@tomjaguarpaw @Kleidukos Re Documentation, I really like the idea of having a canonical documentation page to orient people when getting started. Here are some of my own thoughts on what could be improvements. (You’ve probably thought about this much more carefully than me, so please feel free to disregard if these seem silly, or addressing the wrong issues).
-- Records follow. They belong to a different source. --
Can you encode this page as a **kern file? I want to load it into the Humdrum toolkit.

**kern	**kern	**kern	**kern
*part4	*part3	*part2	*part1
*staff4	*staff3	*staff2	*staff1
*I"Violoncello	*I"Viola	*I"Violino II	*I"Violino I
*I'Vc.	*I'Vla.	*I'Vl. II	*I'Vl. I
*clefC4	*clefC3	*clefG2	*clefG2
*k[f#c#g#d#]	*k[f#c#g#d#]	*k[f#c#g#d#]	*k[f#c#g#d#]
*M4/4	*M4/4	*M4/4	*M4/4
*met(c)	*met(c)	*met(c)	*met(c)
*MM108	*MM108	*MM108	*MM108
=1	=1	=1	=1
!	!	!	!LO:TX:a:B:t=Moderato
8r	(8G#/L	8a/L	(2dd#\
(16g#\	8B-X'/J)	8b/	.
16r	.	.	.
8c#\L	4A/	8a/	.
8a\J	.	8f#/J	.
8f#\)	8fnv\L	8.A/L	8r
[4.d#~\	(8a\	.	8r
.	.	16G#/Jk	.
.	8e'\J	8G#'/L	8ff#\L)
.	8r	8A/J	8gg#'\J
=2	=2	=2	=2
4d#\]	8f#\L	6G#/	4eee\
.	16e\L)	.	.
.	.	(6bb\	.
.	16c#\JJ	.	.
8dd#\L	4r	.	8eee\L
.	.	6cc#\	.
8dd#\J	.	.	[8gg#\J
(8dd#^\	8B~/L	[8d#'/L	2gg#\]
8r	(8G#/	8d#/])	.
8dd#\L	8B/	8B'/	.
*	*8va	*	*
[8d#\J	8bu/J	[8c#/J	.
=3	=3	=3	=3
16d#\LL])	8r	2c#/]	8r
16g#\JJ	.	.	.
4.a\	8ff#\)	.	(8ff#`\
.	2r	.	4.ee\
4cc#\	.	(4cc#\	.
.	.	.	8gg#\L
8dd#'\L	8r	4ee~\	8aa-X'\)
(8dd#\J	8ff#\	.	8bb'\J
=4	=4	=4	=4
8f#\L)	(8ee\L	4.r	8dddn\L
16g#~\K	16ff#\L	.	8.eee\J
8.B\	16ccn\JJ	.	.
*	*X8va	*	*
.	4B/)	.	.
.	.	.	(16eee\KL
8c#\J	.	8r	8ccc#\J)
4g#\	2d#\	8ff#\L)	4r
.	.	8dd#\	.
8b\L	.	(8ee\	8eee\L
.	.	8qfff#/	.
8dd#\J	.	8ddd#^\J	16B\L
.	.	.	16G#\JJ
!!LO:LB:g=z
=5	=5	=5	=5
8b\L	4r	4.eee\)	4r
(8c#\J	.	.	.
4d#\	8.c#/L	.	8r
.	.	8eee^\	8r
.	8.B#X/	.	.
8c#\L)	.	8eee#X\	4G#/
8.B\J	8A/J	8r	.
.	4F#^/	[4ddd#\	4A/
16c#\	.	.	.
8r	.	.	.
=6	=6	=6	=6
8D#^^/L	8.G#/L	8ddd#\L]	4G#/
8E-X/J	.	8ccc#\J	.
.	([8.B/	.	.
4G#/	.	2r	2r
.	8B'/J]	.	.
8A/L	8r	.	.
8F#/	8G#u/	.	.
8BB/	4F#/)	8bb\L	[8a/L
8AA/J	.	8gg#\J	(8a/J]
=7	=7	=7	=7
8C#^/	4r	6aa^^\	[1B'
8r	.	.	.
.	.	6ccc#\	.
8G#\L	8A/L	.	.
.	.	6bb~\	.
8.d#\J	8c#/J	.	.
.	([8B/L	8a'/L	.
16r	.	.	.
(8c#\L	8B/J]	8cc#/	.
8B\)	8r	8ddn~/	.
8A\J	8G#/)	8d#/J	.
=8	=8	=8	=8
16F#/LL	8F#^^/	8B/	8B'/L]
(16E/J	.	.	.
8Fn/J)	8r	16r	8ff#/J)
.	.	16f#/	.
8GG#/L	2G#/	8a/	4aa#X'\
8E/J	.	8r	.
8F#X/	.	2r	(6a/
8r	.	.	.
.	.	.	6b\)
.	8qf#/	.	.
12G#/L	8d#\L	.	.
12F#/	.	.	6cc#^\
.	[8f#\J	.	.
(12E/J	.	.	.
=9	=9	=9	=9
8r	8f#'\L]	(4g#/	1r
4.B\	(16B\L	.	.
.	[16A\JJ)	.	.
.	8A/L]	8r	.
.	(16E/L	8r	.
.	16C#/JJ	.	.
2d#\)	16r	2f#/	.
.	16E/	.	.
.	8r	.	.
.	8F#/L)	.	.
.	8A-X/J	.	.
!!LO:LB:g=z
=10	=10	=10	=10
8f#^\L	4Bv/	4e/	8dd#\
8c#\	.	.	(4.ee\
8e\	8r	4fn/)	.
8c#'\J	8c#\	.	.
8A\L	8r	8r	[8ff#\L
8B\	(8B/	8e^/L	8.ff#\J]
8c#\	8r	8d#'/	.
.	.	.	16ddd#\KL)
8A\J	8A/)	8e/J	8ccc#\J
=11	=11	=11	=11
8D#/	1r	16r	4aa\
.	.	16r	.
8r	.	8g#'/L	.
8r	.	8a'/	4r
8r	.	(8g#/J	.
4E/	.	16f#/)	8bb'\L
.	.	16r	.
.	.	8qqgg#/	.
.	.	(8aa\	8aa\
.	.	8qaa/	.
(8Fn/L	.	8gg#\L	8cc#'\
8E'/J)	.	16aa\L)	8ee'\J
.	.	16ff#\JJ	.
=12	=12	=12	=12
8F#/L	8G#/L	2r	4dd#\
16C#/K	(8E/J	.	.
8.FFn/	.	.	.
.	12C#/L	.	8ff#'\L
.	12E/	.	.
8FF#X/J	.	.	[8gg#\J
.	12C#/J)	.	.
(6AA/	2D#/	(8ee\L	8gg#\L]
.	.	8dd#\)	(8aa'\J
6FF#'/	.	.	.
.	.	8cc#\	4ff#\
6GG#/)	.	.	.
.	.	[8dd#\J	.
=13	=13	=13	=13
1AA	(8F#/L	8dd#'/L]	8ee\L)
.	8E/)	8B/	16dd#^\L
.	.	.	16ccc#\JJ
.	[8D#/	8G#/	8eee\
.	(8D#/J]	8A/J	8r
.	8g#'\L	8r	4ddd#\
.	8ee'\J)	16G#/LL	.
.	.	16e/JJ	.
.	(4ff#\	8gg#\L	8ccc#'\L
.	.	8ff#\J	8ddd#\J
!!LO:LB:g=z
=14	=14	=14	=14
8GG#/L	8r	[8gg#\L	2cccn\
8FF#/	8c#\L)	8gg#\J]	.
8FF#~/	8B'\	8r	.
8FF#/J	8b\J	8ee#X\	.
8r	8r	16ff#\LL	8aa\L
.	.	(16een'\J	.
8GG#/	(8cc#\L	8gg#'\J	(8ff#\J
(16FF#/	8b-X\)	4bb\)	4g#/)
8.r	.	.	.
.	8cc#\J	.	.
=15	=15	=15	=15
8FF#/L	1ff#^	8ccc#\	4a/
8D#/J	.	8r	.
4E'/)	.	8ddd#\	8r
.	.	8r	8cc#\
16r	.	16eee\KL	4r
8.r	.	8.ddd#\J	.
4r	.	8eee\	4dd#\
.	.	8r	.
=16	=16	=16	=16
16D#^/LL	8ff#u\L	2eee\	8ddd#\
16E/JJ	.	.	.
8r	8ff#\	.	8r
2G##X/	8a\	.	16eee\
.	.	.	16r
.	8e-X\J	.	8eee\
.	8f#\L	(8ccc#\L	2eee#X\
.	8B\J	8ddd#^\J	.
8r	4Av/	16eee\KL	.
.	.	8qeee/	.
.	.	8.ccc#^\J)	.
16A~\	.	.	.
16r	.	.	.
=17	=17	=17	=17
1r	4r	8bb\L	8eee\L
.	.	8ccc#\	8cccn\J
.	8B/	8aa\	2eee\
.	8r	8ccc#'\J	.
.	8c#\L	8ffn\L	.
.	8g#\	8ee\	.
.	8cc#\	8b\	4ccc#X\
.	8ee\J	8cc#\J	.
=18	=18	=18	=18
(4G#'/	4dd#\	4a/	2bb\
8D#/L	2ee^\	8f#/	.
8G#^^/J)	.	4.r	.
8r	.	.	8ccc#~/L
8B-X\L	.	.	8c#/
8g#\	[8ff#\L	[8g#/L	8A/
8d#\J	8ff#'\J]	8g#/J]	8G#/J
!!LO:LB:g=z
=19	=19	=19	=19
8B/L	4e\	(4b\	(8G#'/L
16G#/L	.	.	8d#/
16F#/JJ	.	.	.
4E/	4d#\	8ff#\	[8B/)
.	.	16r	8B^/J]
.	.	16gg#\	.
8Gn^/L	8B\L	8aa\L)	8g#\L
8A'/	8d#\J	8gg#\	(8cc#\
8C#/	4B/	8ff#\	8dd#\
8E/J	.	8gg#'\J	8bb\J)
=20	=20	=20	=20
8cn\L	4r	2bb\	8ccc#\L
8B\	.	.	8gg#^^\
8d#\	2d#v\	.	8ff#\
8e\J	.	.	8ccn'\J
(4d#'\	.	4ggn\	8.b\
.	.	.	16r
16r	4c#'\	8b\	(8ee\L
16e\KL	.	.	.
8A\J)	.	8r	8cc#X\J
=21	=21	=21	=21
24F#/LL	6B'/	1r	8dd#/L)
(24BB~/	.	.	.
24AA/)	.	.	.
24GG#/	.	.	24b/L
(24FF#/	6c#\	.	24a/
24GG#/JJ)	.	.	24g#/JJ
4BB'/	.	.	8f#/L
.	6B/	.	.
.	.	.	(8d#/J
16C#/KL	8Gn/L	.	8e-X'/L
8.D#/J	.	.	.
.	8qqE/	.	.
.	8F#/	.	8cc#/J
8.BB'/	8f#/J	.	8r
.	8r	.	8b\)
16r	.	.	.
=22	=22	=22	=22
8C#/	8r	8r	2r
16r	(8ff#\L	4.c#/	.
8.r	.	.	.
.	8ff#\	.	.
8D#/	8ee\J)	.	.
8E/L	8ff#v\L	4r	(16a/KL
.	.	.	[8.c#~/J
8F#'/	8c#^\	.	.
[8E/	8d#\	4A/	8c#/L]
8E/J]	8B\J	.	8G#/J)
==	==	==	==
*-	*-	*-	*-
The page is currently divided into sections like Courses, Tutorials, etc, which are useful, but potentially overwhelming to a beginner. An alternative layout would be to have the page divided into Beginner resources and Intermediate ones. I also think it would be nice to have fewer links (or rather, a few links that are emphasized, and the rest shown optionally), and more generally to have a clear single narrative of what they should do to get started. Here’s a rough draft of what I’m thinking:
Resources for Newcomers
CIS194: (brief description, link)
Other courses (click to display)
Learn You a Haskell is a community favorite. There’s also an interactive version
Other books (click to display)
Tooling
How to set up HLS with VSCode.
Something like Haskeleton that shows how to set up a new Haskell project (introducing stack/cabal on route)
Documentation
A single link to a nice explanation of Hackage, Haddock (focusing on how to read docs)
A single link to an explanation of Hoogle, with a nice example (perhaps recommending the VSCode hoogle extension)
Resources for Intermediate Haskellers
A detailed survey of important language concepts and features: (link to What I Wish I Knew When I Learned Haskell)
What libraries should I use?
Online resource: State of the ecosystem: post-rfc/sotu.md at main · Gabriel439/post-rfc · GitHub
Book: Haskell (Almost) Standard Libraries
Core Topics
Parallel and Concurrent Haskell
Developing Web Applications with Haskell and Yesod
some others…
I think endorsing VSCode with HLS is a great way to make Haskell more beginner friendly. Of course, other tooling options could be mentioned, but I think this one should be highlighted.
The one other thing is that a huge part of how I learned Haskell is from blog posts. It would be nice to have some kind of overview of community-endorsed good blog articles, or a monthly chosen article to highlight. Something like the following could go on the documentation page: “Haskell has a rich user. Here are some examples of blog posts about Haskell concepts and their applications (links…).”
Finally, it would be nice if this documentation page was linked more prominently from the front page.
tldr: I feel like less is more when it comes to pages like this, even at the risk of dropping potentially useful info.